- [AIM]
Write the next part of the passage below about the songwriter Harry Wincott, starting after its last sentence.

- [PASSAGE]
Harry left a widow Margaret, his second wife of ten years, living in Goldcroft and who once managed her own troupe of dancers.  She told the Western Gazette that his last request was for a pint of beer.

Harry Wincott (Alfred James Walden) was buried in Yeovil Cemetery on 24 April 1947, and sadly lies in an unmarked grave.


Western Gazette 1 April 2004



A PENSIONER was so moved by the plight of a popular songster who is buried in an unmarked grave that he set up a fund to give him the memorial he deserves. Harry Wincott, buried at Yeovil Cemetery, was one of the world's best-known comic songwriters and if he had lived today would have been a wealthy man.

But he made so little from his songs that for a time he slept on London's Embankment, had a visit from the bailiffs and in 1947 was buried in an unmarked grave in Yeovil Cemetery.

Frank Leamon, aged 82, of North Street, Martock, read Harry's story in The Yeovil Times and believes something should be done to honour "part of Britain's heritage".

He said: "This man had a tremendous talent and it seems dreadful that he lies in an unmarked grave and no-one cares. We should care.

"He had a tremendous output and his songs are part of the British heritage.

"I don't want him to go on lying in a pauper's grave."

Mr Leamon has set up the fund to buy a fitting headstone for the man who has given him so much pleasure and he is prepared to get the ball rolling with a donation.

Mr Leamon remembers singing along to How's Your Father, Boiled Beef and Carrots, Any Old Iron and other hits, but Harry was writing before royalties were protected by the Performing Rights Society.

He was paid the princely sum of one guinea for his hit When the Old Dun Cow Caught Fire, which sold 250,000 copies.

With other writers he started a society called The Nibs which helped double the price paid for each song, but he had to supplement his income by becoming a clerk - although he got the sack when he started using the ledger pages for composing.

Three of his sons joined the army and wrote to him from the battlefields saying he should write a song for the troops so he penned Mademoiselle from Armen- tiers and watched as soldiers marched off to the front singing his song.

He died in Goldcroft leaving a widow, Margaret.

His first wife had died broken hearted when their daughter was burned alive after her dress caught fire.


Western Gazette 15 April 2004


A Campaign by a pensioner to provide a fitting memorial to a popular songwriter has started off on a high note. Frank Leamon read in Western Gazette's sister paper The Yeovil Times that World War One composer Harry Wincott was buried in an unmarked grave in Yeovil Cemetery.

Wincott whose formidable song list includes the classics Boiled Beef and Carrots and Any Old Iron would have been a wealthy man had he lived today.

But he made so little from his songs that for a time he slept on London's embankment and in 1947 died penniless.

- [DATA LISTING]
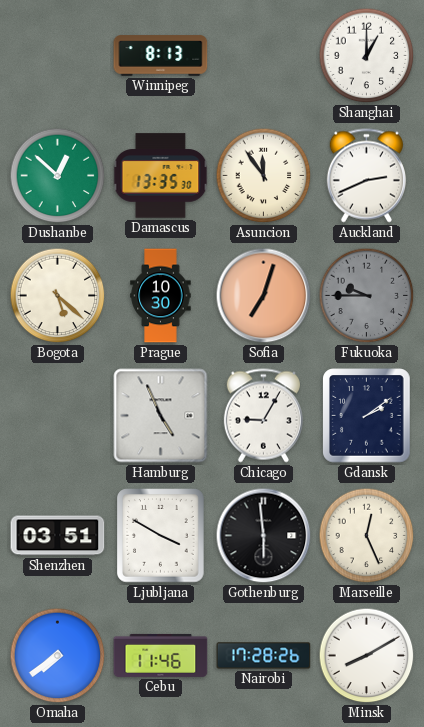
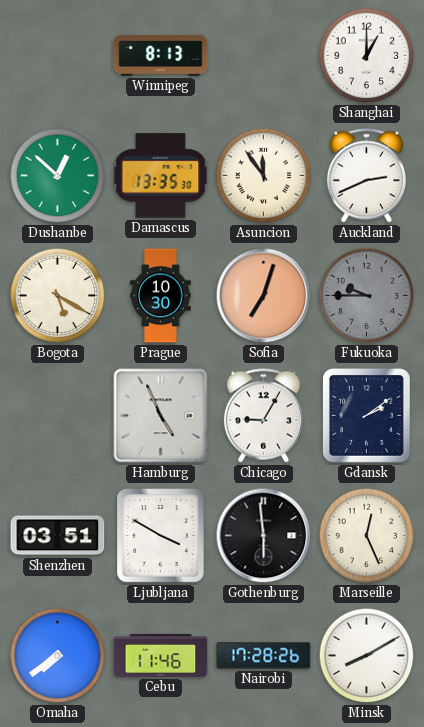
Bogota: 5:22 -> 5:20
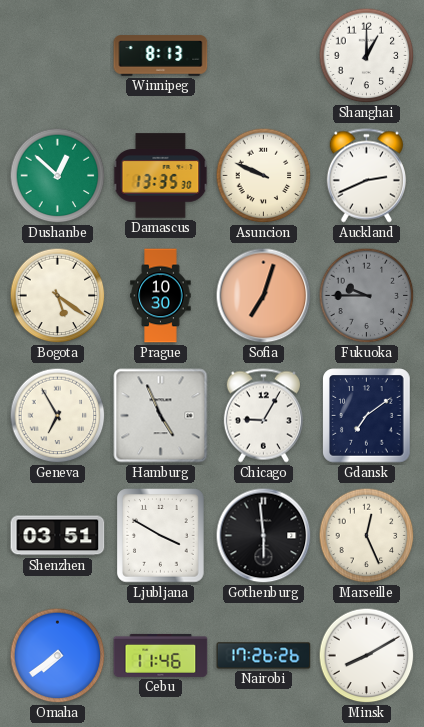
Asuncion: 11:54 -> 9:49
Bogota: 5:20 -> 5:21
Geneva: none -> 6:55
Gdansk: 2:09 -> 7:09
Nairobi: 17:28 -> 17:26
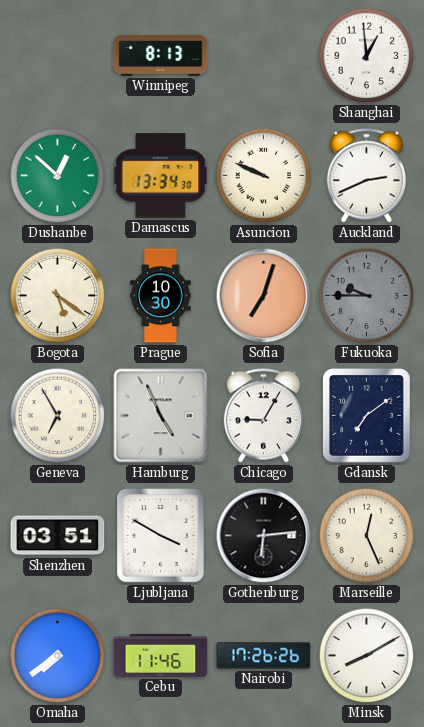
Shanghai: 1:00 -> 12:59
Damascus: 13:35 -> 13:34
Gothenburg: 5:59 -> 6:14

- [RESULT FOR THIS EXERCISE]
Mr Leamon, who recalls singing along to the songs in his younger days, was so incensed when he learned of the songwriter's final resting place that he phoned The Western Gazette to announce that he was starting a fund to buy a memorial befitting Harry's place in the world of music.

Relatives in Ilminster read the story and contacted Harry's grandson Sid Walden who lives in Bournemouth.

Last week Mr Walden and members of his family visited the cemetery and have vowed to place a permanent memorial on the burial site.

Mr Walden said: "I was gutted when I read he had an unmarked grave. I couldn't believe it and was so disappointed.

"I heard Mr Leamon had started a fund but I said 'forget it, there is going to be a gravestone' and I got going.

"I was absolutely gutted to think that after what he's done for the musical world that he was not appreciated.

"That is going to be changed."

With wife Audrey, daughter Karen and grandchildren Jennifer and Andrew he visited the site of his famous ancestor's grave and is now busy with plans for a suitable headstone and memorial for the songwriter whose real name was Alfred Walden.

Sister-in-law Marjorie Berry read the story in The Yeovil Times and couldn't believe it.

She said: "I contacted Karen who had been doing a lot of work on the family tree so I knew she would be interested. They were thrilled to bits when I told them."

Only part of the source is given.